The discussion thereafter veered to PR. "We have two PR offerings," she said. "One is brand vocabulary assessment ” the vocabulary being used in a PR campaign. The assessment studies the words that some brands keep using in their PR, and what is the messaging that drives the association they wanted to build." She said Spatial Access had a tool which goes through files electronically to pick up words, to define the words from a dictionary, and provide results. "The other offering is media analysis, which asks if a brand is reaching the right people through the right medium, she said. "Advertisers are excited that there is a tool like this, because such analysis is not carried out anywhere in the world. We haven't even started marketing it and the kind of response we have got, just through our own PR, has been gratifying."

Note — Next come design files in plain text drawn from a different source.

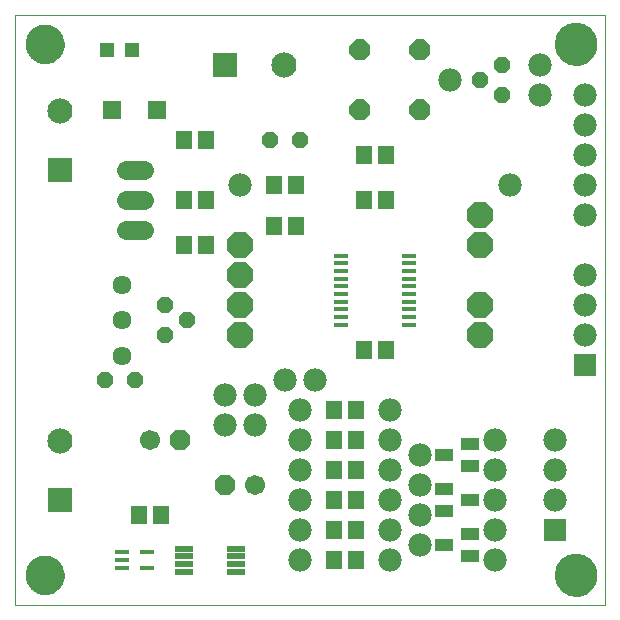
<source format=gts>
G75*
G70*
%OFA0B0*%
%FSLAX24Y24*%
%IPPOS*%
%LPD*%
%AMOC8*
5,1,8,0,0,1.08239X$1,22.5*
%
%ADD10C,0.0000*%
%ADD11C,0.1300*%
%ADD12C,0.1418*%
%ADD13R,0.0512X0.0158*%
%ADD14OC8,0.0700*%
%ADD15R,0.0512X0.0512*%
%ADD16R,0.0552X0.0631*%
%ADD17OC8,0.0560*%
%ADD18OC8,0.0890*%
%ADD19R,0.0600X0.0210*%
%ADD20R,0.0500X0.0180*%
%ADD21R,0.0840X0.0840*%
%ADD22C,0.0840*%
%ADD23OC8,0.0670*%
%ADD24C,0.0670*%
%ADD25R,0.0780X0.0780*%
%ADD26C,0.0780*%
%ADD27C,0.0640*%
%ADD28R,0.0591X0.0591*%
%ADD29C,0.0634*%
%ADD30R,0.0591X0.0434*%
D10*
X002125Y000100D02*
X002125Y019785D01*
X021810Y019785D01*
X021810Y000100D01*
X002125Y000100D01*
X002495Y001100D02*
X002497Y001150D01*
X002503Y001200D01*
X002513Y001249D01*
X002527Y001297D01*
X002544Y001344D01*
X002565Y001389D01*
X002590Y001433D01*
X002618Y001474D01*
X002650Y001513D01*
X002684Y001550D01*
X002721Y001584D01*
X002761Y001614D01*
X002803Y001641D01*
X002847Y001665D01*
X002893Y001686D01*
X002940Y001702D01*
X002988Y001715D01*
X003038Y001724D01*
X003087Y001729D01*
X003138Y001730D01*
X003188Y001727D01*
X003237Y001720D01*
X003286Y001709D01*
X003334Y001694D01*
X003380Y001676D01*
X003425Y001654D01*
X003468Y001628D01*
X003509Y001599D01*
X003548Y001567D01*
X003584Y001532D01*
X003616Y001494D01*
X003646Y001454D01*
X003673Y001411D01*
X003696Y001367D01*
X003715Y001321D01*
X003731Y001273D01*
X003743Y001224D01*
X003751Y001175D01*
X003755Y001125D01*
X003755Y001075D01*
X003751Y001025D01*
X003743Y000976D01*
X003731Y000927D01*
X003715Y000879D01*
X003696Y000833D01*
X003673Y000789D01*
X003646Y000746D01*
X003616Y000706D01*
X003584Y000668D01*
X003548Y000633D01*
X003509Y000601D01*
X003468Y000572D01*
X003425Y000546D01*
X003380Y000524D01*
X003334Y000506D01*
X003286Y000491D01*
X003237Y000480D01*
X003188Y000473D01*
X003138Y000470D01*
X003087Y000471D01*
X003038Y000476D01*
X002988Y000485D01*
X002940Y000498D01*
X002893Y000514D01*
X002847Y000535D01*
X002803Y000559D01*
X002761Y000586D01*
X002721Y000616D01*
X002684Y000650D01*
X002650Y000687D01*
X002618Y000726D01*
X002590Y000767D01*
X002565Y000811D01*
X002544Y000856D01*
X002527Y000903D01*
X002513Y000951D01*
X002503Y001000D01*
X002497Y001050D01*
X002495Y001100D01*
X020136Y001100D02*
X020138Y001152D01*
X020144Y001204D01*
X020154Y001255D01*
X020167Y001305D01*
X020185Y001355D01*
X020206Y001402D01*
X020230Y001448D01*
X020259Y001492D01*
X020290Y001534D01*
X020324Y001573D01*
X020361Y001610D01*
X020401Y001643D01*
X020444Y001674D01*
X020488Y001701D01*
X020534Y001725D01*
X020583Y001745D01*
X020632Y001761D01*
X020683Y001774D01*
X020734Y001783D01*
X020786Y001788D01*
X020838Y001789D01*
X020890Y001786D01*
X020942Y001779D01*
X020993Y001768D01*
X021043Y001754D01*
X021092Y001735D01*
X021139Y001713D01*
X021184Y001688D01*
X021228Y001659D01*
X021269Y001627D01*
X021308Y001592D01*
X021343Y001554D01*
X021376Y001513D01*
X021406Y001471D01*
X021432Y001426D01*
X021455Y001379D01*
X021474Y001330D01*
X021490Y001280D01*
X021502Y001230D01*
X021510Y001178D01*
X021514Y001126D01*
X021514Y001074D01*
X021510Y001022D01*
X021502Y000970D01*
X021490Y000920D01*
X021474Y000870D01*
X021455Y000821D01*
X021432Y000774D01*
X021406Y000729D01*
X021376Y000687D01*
X021343Y000646D01*
X021308Y000608D01*
X021269Y000573D01*
X021228Y000541D01*
X021184Y000512D01*
X021139Y000487D01*
X021092Y000465D01*
X021043Y000446D01*
X020993Y000432D01*
X020942Y000421D01*
X020890Y000414D01*
X020838Y000411D01*
X020786Y000412D01*
X020734Y000417D01*
X020683Y000426D01*
X020632Y000439D01*
X020583Y000455D01*
X020534Y000475D01*
X020488Y000499D01*
X020444Y000526D01*
X020401Y000557D01*
X020361Y000590D01*
X020324Y000627D01*
X020290Y000666D01*
X020259Y000708D01*
X020230Y000752D01*
X020206Y000798D01*
X020185Y000845D01*
X020167Y000895D01*
X020154Y000945D01*
X020144Y000996D01*
X020138Y001048D01*
X020136Y001100D01*
X020136Y018800D02*
X020138Y018852D01*
X020144Y018904D01*
X020154Y018955D01*
X020167Y019005D01*
X020185Y019055D01*
X020206Y019102D01*
X020230Y019148D01*
X020259Y019192D01*
X020290Y019234D01*
X020324Y019273D01*
X020361Y019310D01*
X020401Y019343D01*
X020444Y019374D01*
X020488Y019401D01*
X020534Y019425D01*
X020583Y019445D01*
X020632Y019461D01*
X020683Y019474D01*
X020734Y019483D01*
X020786Y019488D01*
X020838Y019489D01*
X020890Y019486D01*
X020942Y019479D01*
X020993Y019468D01*
X021043Y019454D01*
X021092Y019435D01*
X021139Y019413D01*
X021184Y019388D01*
X021228Y019359D01*
X021269Y019327D01*
X021308Y019292D01*
X021343Y019254D01*
X021376Y019213D01*
X021406Y019171D01*
X021432Y019126D01*
X021455Y019079D01*
X021474Y019030D01*
X021490Y018980D01*
X021502Y018930D01*
X021510Y018878D01*
X021514Y018826D01*
X021514Y018774D01*
X021510Y018722D01*
X021502Y018670D01*
X021490Y018620D01*
X021474Y018570D01*
X021455Y018521D01*
X021432Y018474D01*
X021406Y018429D01*
X021376Y018387D01*
X021343Y018346D01*
X021308Y018308D01*
X021269Y018273D01*
X021228Y018241D01*
X021184Y018212D01*
X021139Y018187D01*
X021092Y018165D01*
X021043Y018146D01*
X020993Y018132D01*
X020942Y018121D01*
X020890Y018114D01*
X020838Y018111D01*
X020786Y018112D01*
X020734Y018117D01*
X020683Y018126D01*
X020632Y018139D01*
X020583Y018155D01*
X020534Y018175D01*
X020488Y018199D01*
X020444Y018226D01*
X020401Y018257D01*
X020361Y018290D01*
X020324Y018327D01*
X020290Y018366D01*
X020259Y018408D01*
X020230Y018452D01*
X020206Y018498D01*
X020185Y018545D01*
X020167Y018595D01*
X020154Y018645D01*
X020144Y018696D01*
X020138Y018748D01*
X020136Y018800D01*
X002495Y018800D02*
X002497Y018850D01*
X002503Y018900D01*
X002513Y018949D01*
X002527Y018997D01*
X002544Y019044D01*
X002565Y019089D01*
X002590Y019133D01*
X002618Y019174D01*
X002650Y019213D01*
X002684Y019250D01*
X002721Y019284D01*
X002761Y019314D01*
X002803Y019341D01*
X002847Y019365D01*
X002893Y019386D01*
X002940Y019402D01*
X002988Y019415D01*
X003038Y019424D01*
X003087Y019429D01*
X003138Y019430D01*
X003188Y019427D01*
X003237Y019420D01*
X003286Y019409D01*
X003334Y019394D01*
X003380Y019376D01*
X003425Y019354D01*
X003468Y019328D01*
X003509Y019299D01*
X003548Y019267D01*
X003584Y019232D01*
X003616Y019194D01*
X003646Y019154D01*
X003673Y019111D01*
X003696Y019067D01*
X003715Y019021D01*
X003731Y018973D01*
X003743Y018924D01*
X003751Y018875D01*
X003755Y018825D01*
X003755Y018775D01*
X003751Y018725D01*
X003743Y018676D01*
X003731Y018627D01*
X003715Y018579D01*
X003696Y018533D01*
X003673Y018489D01*
X003646Y018446D01*
X003616Y018406D01*
X003584Y018368D01*
X003548Y018333D01*
X003509Y018301D01*
X003468Y018272D01*
X003425Y018246D01*
X003380Y018224D01*
X003334Y018206D01*
X003286Y018191D01*
X003237Y018180D01*
X003188Y018173D01*
X003138Y018170D01*
X003087Y018171D01*
X003038Y018176D01*
X002988Y018185D01*
X002940Y018198D01*
X002893Y018214D01*
X002847Y018235D01*
X002803Y018259D01*
X002761Y018286D01*
X002721Y018316D01*
X002684Y018350D01*
X002650Y018387D01*
X002618Y018426D01*
X002590Y018467D01*
X002565Y018511D01*
X002544Y018556D01*
X002527Y018603D01*
X002513Y018651D01*
X002503Y018700D01*
X002497Y018750D01*
X002495Y018800D01*
D11*
X003125Y018800D03*
X003125Y001100D03*
D12*
X020825Y001100D03*
X020825Y018800D03*
D13*
X015267Y011752D03*
X015267Y011496D03*
X015267Y011240D03*
X015267Y010984D03*
X015267Y010728D03*
X015267Y010472D03*
X015267Y010216D03*
X015267Y009960D03*
X015267Y009704D03*
X015267Y009448D03*
X012983Y009448D03*
X012983Y009704D03*
X012983Y009960D03*
X012983Y010216D03*
X012983Y010472D03*
X012983Y010728D03*
X012983Y010984D03*
X012983Y011240D03*
X012983Y011496D03*
X012983Y011752D03*
D14*
X013625Y016600D03*
X015625Y016600D03*
X015625Y018600D03*
X013625Y018600D03*
D15*
X006038Y018600D03*
X005212Y018600D03*
D16*
X007751Y015600D03*
X008499Y015600D03*
X008499Y013600D03*
X007751Y013600D03*
X007751Y012100D03*
X008499Y012100D03*
X010751Y012750D03*
X011499Y012750D03*
X011499Y014100D03*
X010751Y014100D03*
X013751Y013600D03*
X014499Y013600D03*
X014499Y015100D03*
X013751Y015100D03*
X013751Y008600D03*
X014499Y008600D03*
X013499Y006600D03*
X012751Y006600D03*
X012751Y005600D03*
X013499Y005600D03*
X013499Y004600D03*
X012751Y004600D03*
X012751Y003600D03*
X013499Y003600D03*
X013499Y002600D03*
X012751Y002600D03*
X012751Y001600D03*
X013499Y001600D03*
X006999Y003100D03*
X006251Y003100D03*
D17*
X006125Y007600D03*
X005125Y007600D03*
X007125Y009100D03*
X007875Y009600D03*
X007125Y010100D03*
X010625Y015600D03*
X011625Y015600D03*
X017625Y017600D03*
X018375Y017100D03*
X018375Y018100D03*
D18*
X017625Y013100D03*
X017625Y012100D03*
X017625Y010100D03*
X017625Y009100D03*
X009625Y009100D03*
X009625Y010100D03*
X009625Y011100D03*
X009625Y012100D03*
D19*
X009485Y001980D03*
X009485Y001730D03*
X009485Y001470D03*
X009485Y001220D03*
X007765Y001220D03*
X007765Y001470D03*
X007765Y001730D03*
X007765Y001980D03*
D20*
X006535Y001860D03*
X006535Y001340D03*
X005715Y001340D03*
X005715Y001600D03*
X005715Y001860D03*
D21*
X003625Y003600D03*
X003625Y014600D03*
X009125Y018100D03*
D22*
X011094Y018100D03*
X003625Y016569D03*
X003625Y005569D03*
D23*
X007625Y005600D03*
X009125Y004100D03*
D24*
X010125Y004100D03*
X006625Y005600D03*
D25*
X020125Y002600D03*
X021125Y008100D03*
D26*
X021125Y009100D03*
X021125Y010100D03*
X021125Y011100D03*
X021125Y013100D03*
X021125Y014100D03*
X021125Y015100D03*
X021125Y016100D03*
X021125Y017100D03*
X019625Y017100D03*
X019625Y018100D03*
X016625Y017600D03*
X018625Y014100D03*
X012125Y007600D03*
X011125Y007600D03*
X010125Y007100D03*
X010125Y006100D03*
X009125Y006100D03*
X009125Y007100D03*
X011625Y006600D03*
X011625Y005600D03*
X011625Y004600D03*
X011625Y003600D03*
X011625Y002600D03*
X011625Y001600D03*
X014625Y001600D03*
X014625Y002600D03*
X014625Y003600D03*
X014625Y004600D03*
X014625Y005600D03*
X014625Y006600D03*
X015625Y005100D03*
X015625Y004100D03*
X015625Y003100D03*
X015625Y002100D03*
X018125Y001600D03*
X018125Y002600D03*
X018125Y003600D03*
X018125Y004600D03*
X018125Y005600D03*
X020125Y005600D03*
X020125Y004600D03*
X020125Y003600D03*
X009625Y014100D03*
D27*
X006425Y013600D02*
X005825Y013600D01*
X005825Y012600D02*
X006425Y012600D01*
X006425Y014600D02*
X005825Y014600D01*
D28*
X005377Y016600D03*
X006873Y016600D03*
D29*
X005684Y010781D03*
X005684Y009600D03*
X005684Y008419D03*
D30*
X016442Y005100D03*
X017308Y004726D03*
X017308Y005474D03*
X016442Y003974D03*
X016442Y003226D03*
X017308Y003600D03*
X017308Y002474D03*
X016442Y002100D03*
X017308Y001726D03*
M02*

</source>
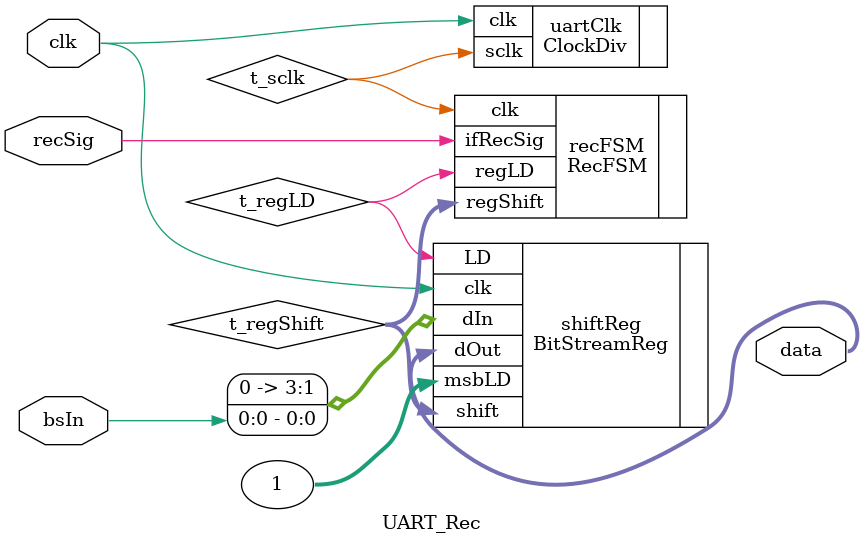
<source format=sv>
`timescale 1ns / 1ps

/* File: UART_Rec.sv
 * Init: 11/16/2018 08:50:37 PM
 * Author: Alex Goldstein
 * Description: Receives bitstream from a UART_Trans, assembles bs into a single register.
 *     1. recSig indicates that Trans is about to send
 *     2. Three sclk cycles later, receives the first bit of bs
 *        NOTE: RecFSM requires 3 cycles to begin accepting bits. Therefore, Trans must delay its bs sending by 3 cycles.
 */

// packetSize: # bits in bitstream
// cycleDiv: sclk = (1/100)clk
module UART_Rec #(parameter packetSize=4, cycleDiv=100)(
    input clk, bsIn, recSig,
    output [packetSize-1:0] data
    );

// Interconnects
logic t_sclk;
logic t_regLD;
logic [1:0] t_regShift;

// Modules
ClockDiv #(cycleDiv) uartClk(.clk(clk), .sclk(t_sclk));
RecFSM #(packetSize) recFSM(.clk(t_sclk), .ifRecSig(recSig), .regShift(t_regShift), .regLD(t_regLD) );
BitStreamReg #(packetSize, cycleDiv) shiftReg(.clk(clk), .dIn( { {packetSize-1{1'b0} }, bsIn}), .LD(t_regLD), .msbLD(1), .shift(t_regShift), .dOut(data));

endmodule

</source>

That led us to the question of Spatial Access' clients. "Our base is made up of over 100 advertisers," Bhattacharji said. "We have a mix of both project and retailer clients. In terms of international clients, we have business that comes in from international partners. So we have consultancies from Europe which send us work for Indian clients they are managing at the global level. Besides, we evaluate Indian markets. Novartis, Samsung, Volkswagen, among many others, are our international clients. The largest chunk is of MNC clients, about 70%. We have tie-ups with international consultancies like FLE and Billetts."

Returning to print production, Bhattacharji said: "I head the vertical and my experience suggests that advertisers need help with standardization. Besides, today, there is no resource list of production partners." If signage or printing is one's business, one works with the same set of partners, she said. "There is no way to know who else does this," she said. "If I have to look for a production online bank, nothing exists; so my endeavor now is to actually digitize and create India's first digital bank of production resources. We hold production workshops every six months, and they are paid workshops. We have agencies sending their clients' trainees to us. Everything is digital today, so you have to either learn for yourself or take a hike. So when agencies heard about our workshops, they liked the idea." The module encompasses basics, site visits to printers, processors, and digital houses, she said. "We tell workshop participants, "this is flex, this is vinyl, this is 13 ounce, this is 10 ounce'," she said. "We explain why a positive doesn't work anymore, and what is CTP about."

In passing Adgully asked Bhattacharji for her thoughts on direct marketing. "We haven't really got into direct marketing very aggressively," she said. "Managing consumer loyalty is one area that a lot of clients are grappling with. How can I actually build on loyalty through direct marketing ” that is the biggest challenge." Finally, we requested Bhattacharji to offer a message to young talent. "I feel compared to what we were earlier ” and the way we looked at work ” young people today take the easy way out. I think kids really need to learn to take the deep dive. There is a lot of surface stuff out there and nobody wants to take that dive."